My Pretty Pony
- Oversized slip-cased edition cover
- Author: Stephen King
- Illustrator: Barbara Kruger
- Cover artist: Barbara Kruger
- Language: English
- Genre: Parable short story
- Publisher: Alfred A. Knopf
- Publication date: December 1988
- Publication place: United States
- Media type: Print (Paperback)
- Pages: 100 pp
- ISBN: 978-0-394-58037-1

= My Pretty Pony =

1988 short story by Stephen King

"My Pretty Pony" is a short story written by Stephen King and illustrated by the artist Barbara Kruger. It was the sixth publication in the Whitney Museum of American Art artist and writer series. An original limited coffee table book edition of 250 was published in 1988 and was an oversized fine press slip-cased book with stainless steel faced boards and digital clock inset into the front cover. A trade edition of 15,000 was later published by Alfred A. Knopf in 1989. In 1993, the story was included in King's collection Nightmares & Dreamscapes.

==Plot summary==

An elderly man, his death rapidly approaching, takes his young grandson up onto a hill behind his house and gives the boy his pocket watch. Then, standing among falling apple blossoms, the man also "gives instruction" on the nature of time: how when you grow up, it begins to move faster and faster, slipping away from you in great chunks if you don't hold tightly onto it. Time is a pretty pony, with a wicked heart.

==Background==
In his note on the story in Nightmares and Dreamscapes, King says the piece was originally a flashback scene included in a full-length novel-in-progress in which the grandson was now a brutal hitman reflecting on his childhood. The novel was intended to be published under King's Richard Bachman pseudonym, but the author grew disenchanted with the work, and finally scrapped it entirely.

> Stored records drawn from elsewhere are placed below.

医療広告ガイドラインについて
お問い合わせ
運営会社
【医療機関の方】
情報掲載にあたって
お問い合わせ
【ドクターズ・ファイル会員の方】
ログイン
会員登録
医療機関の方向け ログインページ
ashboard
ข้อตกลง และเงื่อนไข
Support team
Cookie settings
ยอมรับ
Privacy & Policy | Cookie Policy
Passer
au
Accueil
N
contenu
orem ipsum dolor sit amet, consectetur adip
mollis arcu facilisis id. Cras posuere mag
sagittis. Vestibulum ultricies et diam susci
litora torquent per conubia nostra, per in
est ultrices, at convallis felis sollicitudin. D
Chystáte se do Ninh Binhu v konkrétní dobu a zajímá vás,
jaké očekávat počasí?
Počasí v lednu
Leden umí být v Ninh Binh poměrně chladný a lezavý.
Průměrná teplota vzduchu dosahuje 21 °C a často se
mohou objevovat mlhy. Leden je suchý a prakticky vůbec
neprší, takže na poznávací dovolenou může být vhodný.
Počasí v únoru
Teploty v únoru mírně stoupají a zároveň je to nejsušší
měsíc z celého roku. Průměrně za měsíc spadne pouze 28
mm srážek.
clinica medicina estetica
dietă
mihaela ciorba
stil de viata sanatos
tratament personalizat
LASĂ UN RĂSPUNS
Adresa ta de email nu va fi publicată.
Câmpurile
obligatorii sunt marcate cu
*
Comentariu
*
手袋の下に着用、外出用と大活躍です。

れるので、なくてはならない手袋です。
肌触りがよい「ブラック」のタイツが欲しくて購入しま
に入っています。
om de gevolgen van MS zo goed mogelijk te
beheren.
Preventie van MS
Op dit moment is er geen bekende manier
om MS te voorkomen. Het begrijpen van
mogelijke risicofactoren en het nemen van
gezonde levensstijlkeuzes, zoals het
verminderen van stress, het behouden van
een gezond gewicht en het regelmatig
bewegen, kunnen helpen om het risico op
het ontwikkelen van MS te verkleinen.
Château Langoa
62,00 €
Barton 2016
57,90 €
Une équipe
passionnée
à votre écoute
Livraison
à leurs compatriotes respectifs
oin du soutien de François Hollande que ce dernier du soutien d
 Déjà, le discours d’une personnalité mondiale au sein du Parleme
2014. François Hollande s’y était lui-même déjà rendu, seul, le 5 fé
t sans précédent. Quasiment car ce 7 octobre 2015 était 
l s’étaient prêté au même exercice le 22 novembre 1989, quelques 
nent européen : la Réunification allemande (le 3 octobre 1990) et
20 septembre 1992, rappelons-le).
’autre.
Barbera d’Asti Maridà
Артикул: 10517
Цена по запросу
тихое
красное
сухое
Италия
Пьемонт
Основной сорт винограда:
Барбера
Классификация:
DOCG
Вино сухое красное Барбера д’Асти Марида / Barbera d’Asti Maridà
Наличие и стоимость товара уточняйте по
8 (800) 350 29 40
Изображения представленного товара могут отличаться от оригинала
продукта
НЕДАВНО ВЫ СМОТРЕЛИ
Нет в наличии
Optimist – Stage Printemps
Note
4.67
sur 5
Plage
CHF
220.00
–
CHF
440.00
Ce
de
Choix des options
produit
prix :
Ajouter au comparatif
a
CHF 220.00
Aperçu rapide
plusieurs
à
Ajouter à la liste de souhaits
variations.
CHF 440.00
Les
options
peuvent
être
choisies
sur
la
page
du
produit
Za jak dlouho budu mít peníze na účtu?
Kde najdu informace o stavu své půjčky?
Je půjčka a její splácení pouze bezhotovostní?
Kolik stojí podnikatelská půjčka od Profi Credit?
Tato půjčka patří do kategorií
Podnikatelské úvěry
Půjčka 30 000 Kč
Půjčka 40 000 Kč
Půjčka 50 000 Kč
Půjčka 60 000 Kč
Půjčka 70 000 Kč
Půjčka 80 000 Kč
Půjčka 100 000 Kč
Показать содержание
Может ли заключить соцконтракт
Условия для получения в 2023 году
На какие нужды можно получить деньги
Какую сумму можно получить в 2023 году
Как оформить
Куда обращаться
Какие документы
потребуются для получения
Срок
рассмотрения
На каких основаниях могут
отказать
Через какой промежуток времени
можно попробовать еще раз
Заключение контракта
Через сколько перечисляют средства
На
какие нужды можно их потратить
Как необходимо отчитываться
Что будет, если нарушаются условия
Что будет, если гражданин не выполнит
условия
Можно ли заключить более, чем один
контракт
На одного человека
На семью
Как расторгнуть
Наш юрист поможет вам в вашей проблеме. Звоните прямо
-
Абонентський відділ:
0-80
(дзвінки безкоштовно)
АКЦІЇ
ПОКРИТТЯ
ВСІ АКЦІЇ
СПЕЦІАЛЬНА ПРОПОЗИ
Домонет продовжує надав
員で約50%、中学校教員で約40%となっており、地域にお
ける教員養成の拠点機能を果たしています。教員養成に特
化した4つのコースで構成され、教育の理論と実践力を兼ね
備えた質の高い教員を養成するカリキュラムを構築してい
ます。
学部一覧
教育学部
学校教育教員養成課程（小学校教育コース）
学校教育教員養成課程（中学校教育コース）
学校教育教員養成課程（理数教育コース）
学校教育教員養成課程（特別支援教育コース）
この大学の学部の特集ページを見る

King references this concept again in the "Sorry, Right Number" screenplay (also collected in Nightmares and Dreamscapes), where a direction states that a character's "pretty pony has done its fair share of running" (indicating that they have aged relatively rapidly).

==Adaptations==

My Pretty Pony (2009) is also a Dollar Baby short film, based on the Stephen King short story, directed by Mikhail Tank and starring Paul Marin (HD/SAG/4.4 minutes).

In May 2017, Saw star Tobin Bell was set to star in a short film based on the short story, directed by Luke Jaden and produced by Phil Wurtzel of Friel Films and Josh Boone.

The audiobook of this short story is read by musician Jerry Garcia of the Grateful Dead.